In generale, con gli indici di bilancio vengono messe in relazione due grandezze per ricavarne un coefficiente. In molti casi, per poter calcolare un indice è necessario effettuare prima una riclassificazione del bilancio.

In molti casi i medesimi indici finanziari sono denominati con termini analoghi come ad esempio indici di liquidità o indici di solvibilità.

In questo articolo trovi una breve descrizione degli indici finanziari più diffusi:

Margine di tesoreria

Il margine di tesoreria misura la capacità dell’azienda di far fronte alle cosiddette passività correnti, ovvero i debiti a breve termine. La formula del margine di tesoreria è data dalla differenza tra:

  • attività correnti (liquidità e crediti a breve)
  • passività correnti (debiti a breve)

Margine di tesoreria = (liquidità + crediti a breve) – debiti a breve

Per calcolarlo è necessario riclassificare lo stato patrimoniale.
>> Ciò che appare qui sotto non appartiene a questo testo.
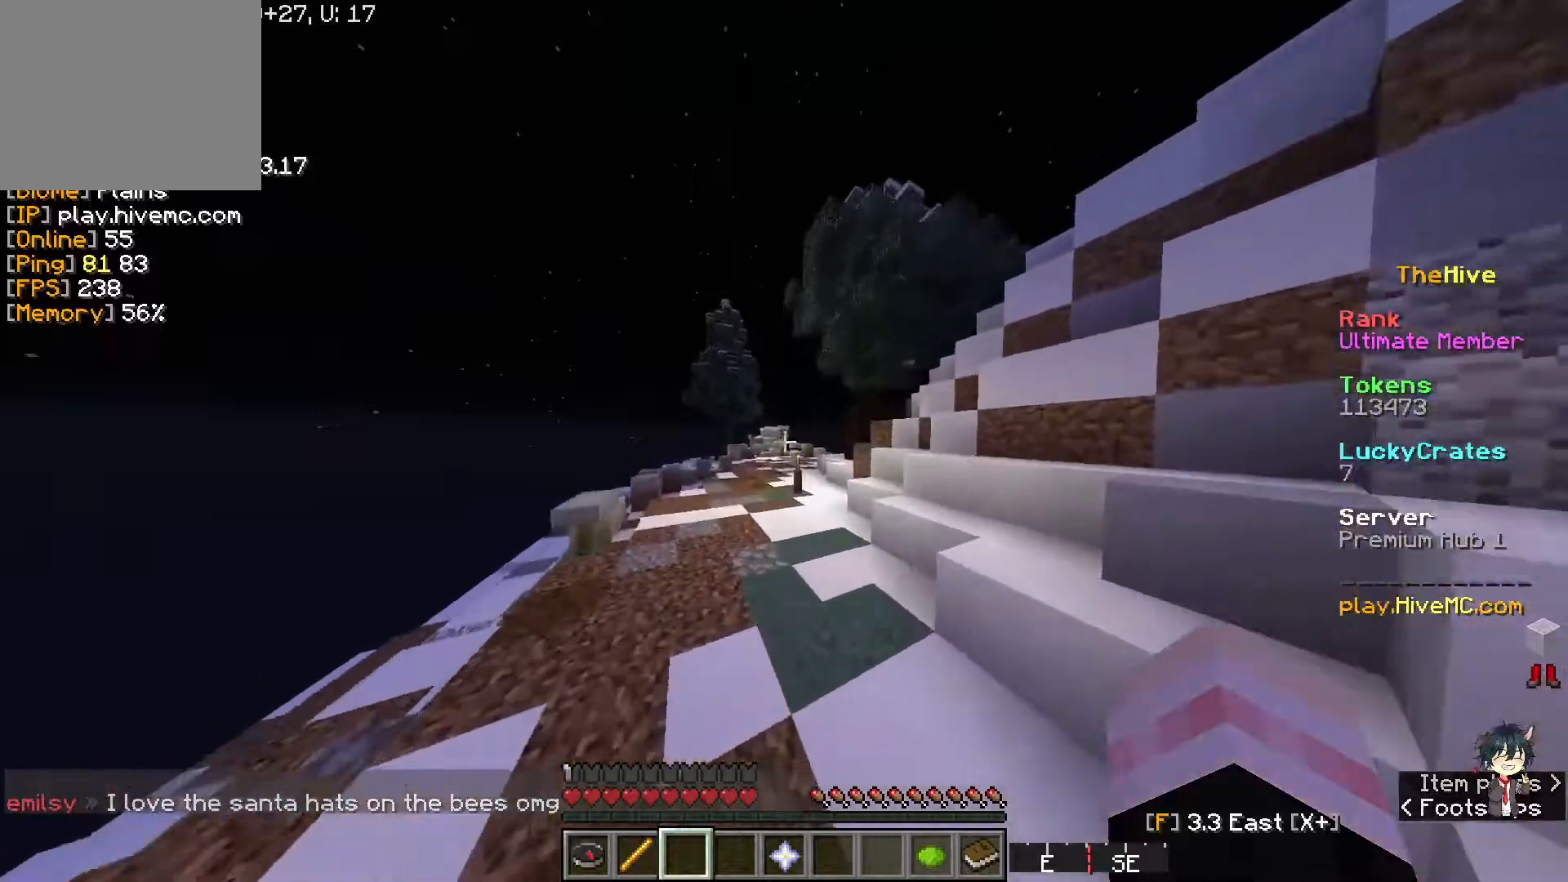
{"keys": ["w"], "events": []}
In questo modo è possibile rappresentarlo graficamente come mostra questa immagine.

Schema con il calcolo del margine di tesoreria

Il margine di tesoreria dovrebbe sempre essere positivo, in caso contrario significa che nel breve periodo la liquidità aziendale è destinata ad esaurirsi. Se vuoi approfondire la funzione e le casistiche di questo indice ti consiglio di leggere questo articolo dedicato proprio al margine di tesoreria.

Margine di struttura

Il margine di struttura indica se le immobilizzazioni sono coperte dalle fonti di finanziamento a medio lungo termine. A seconda dei valori presi in considerazione nel suo calcolo, ne esistono 2 tipologie:

Margine di struttura primario

Il margine di struttura primario è una somma algebrica che confronta le immobilizzazioni con il patrimonio netto. Esso cerca di indagare se le fonti messe a disposizione dai soci siano sufficienti a coprire gli impieghi durevoli dell’azienda.

Margine di struttura primario = patrimonio netto – attivo fisso

Se il valore calcolato è positivo, significa che la struttura aziendale è finanziata totalmente dai mezzi forniti dai soci. Non necessariamente un valore negativo è considerabile come uno squilibrio.

Schema con il calcolo del margine di struttura primario

Nel caso ciò avvenga, si analizza il margine di struttura secondario.

Margine di struttura secondario

Margine di struttura secondario = (patrimonio Netto + debiti a medio/lungo termine) – attivo fisso

Schema con il calcolo del margine di struttura secondario

È importante che il risultato sia maggiore di zero. Altrimenti, significa che le immobilizzazioni sono finanziate anche dalle passività correnti. Ciò rappresenta un segnale di squilibrio finanziario.

Indice di liquidità immediata

Valuta l’attitudine dell’azienda a fronteggiare gli impegni a breve termine. Nel mondo anglosassone è noto anche come Acid Test o Quick Ratio.

Per poterlo calcolare bisogna prima riclassificare lo stato patrimoniale:

La riclassificazione dello stato patrimoniale

Acid Test = (liquidità + crediti a breve) / debiti a breve

In letteratura accademica, a seconda del suo valore si possono effettuare differenti riflessioni. Per esempio:

  • > 0,5 —> valore considerato ottimale, l’azienda è in grado di ripagare i debiti di breve termine
  • < 0,3 —> valore considerato negativo, l’azienda potrebbe non essere in grado di fronteggiare i propri obblighi finanziari.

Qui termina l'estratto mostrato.